[AIM OF THE TASK]: The reply should contain all the data below, repeated exactly, and none of the images.

Version difference data:
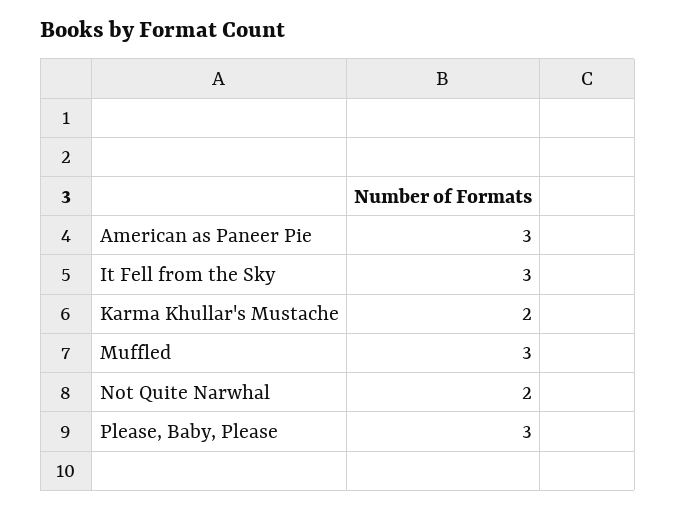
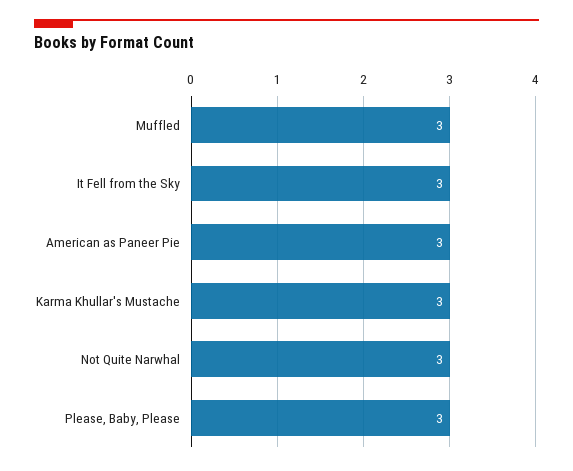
Karma Khullar's Mustache: 2 -> 3
Not Quite Narwhal: 2 -> 3

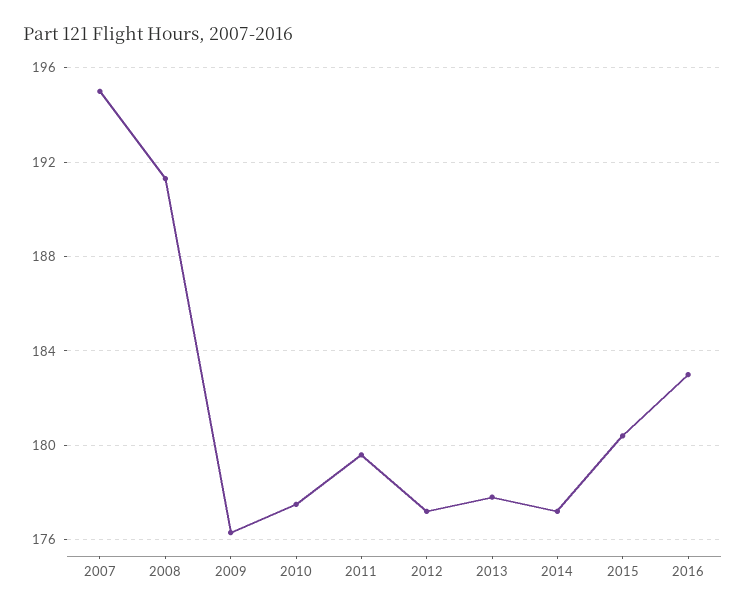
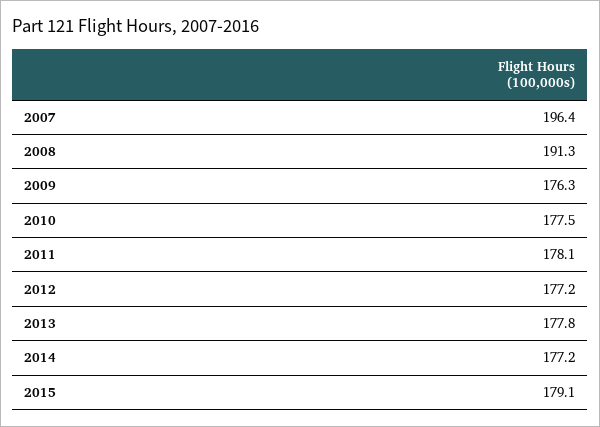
2007: 195 -> 196.4
2011: 179.5 -> 178.1
2015: 180.5 -> 179.1
2016: 183 -> none

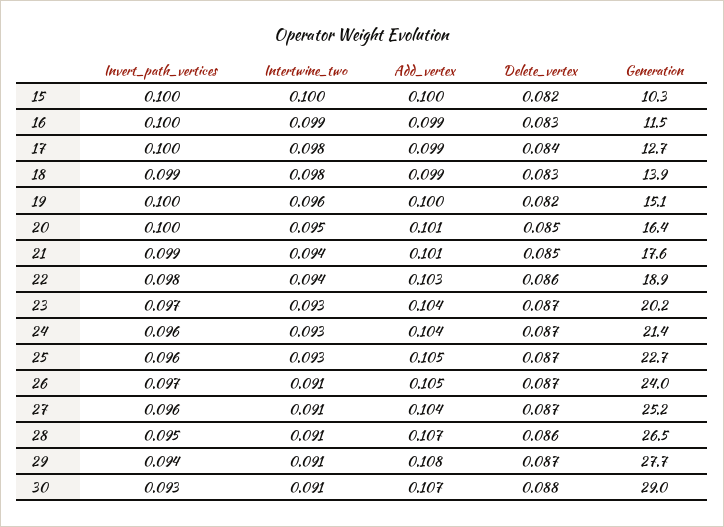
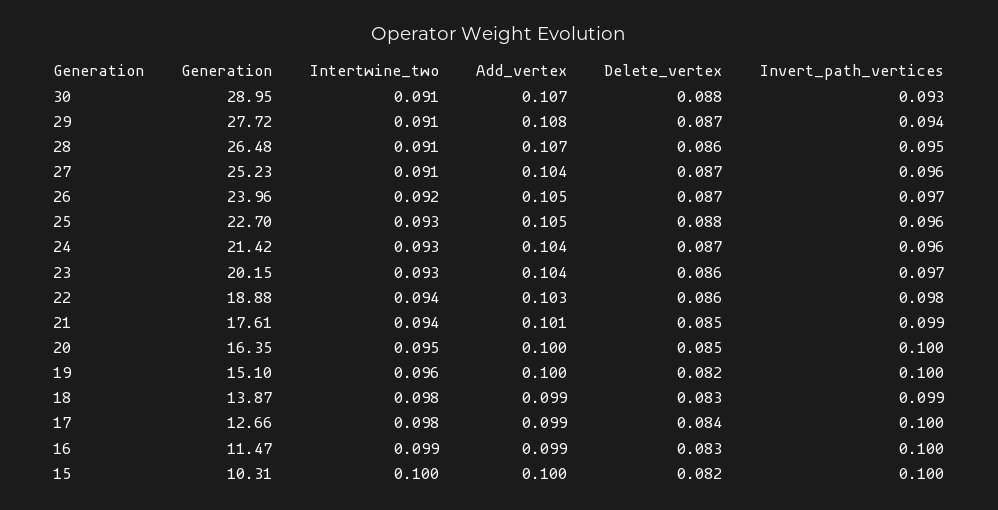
Add_vertex, 20: 0.101 -> 0.1
Delete_vertex, 23: 0.087 -> 0.086
Delete_vertex, 25: 0.087 -> 0.088
Intertwine_two, 26: 0.091 -> 0.092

[ANSWER BOX]:
Karma Khullar's Mustache: 2 -> 3
Not Quite Narwhal: 2 -> 3

2007: 195 -> 196.4
2011: 179.5 -> 178.1
2015: 180.5 -> 179.1
2016: 183 -> none

Add_vertex, 20: 0.101 -> 0.1
Delete_vertex, 23: 0.087 -> 0.086
Delete_vertex, 25: 0.087 -> 0.088
Intertwine_two, 26: 0.091 -> 0.092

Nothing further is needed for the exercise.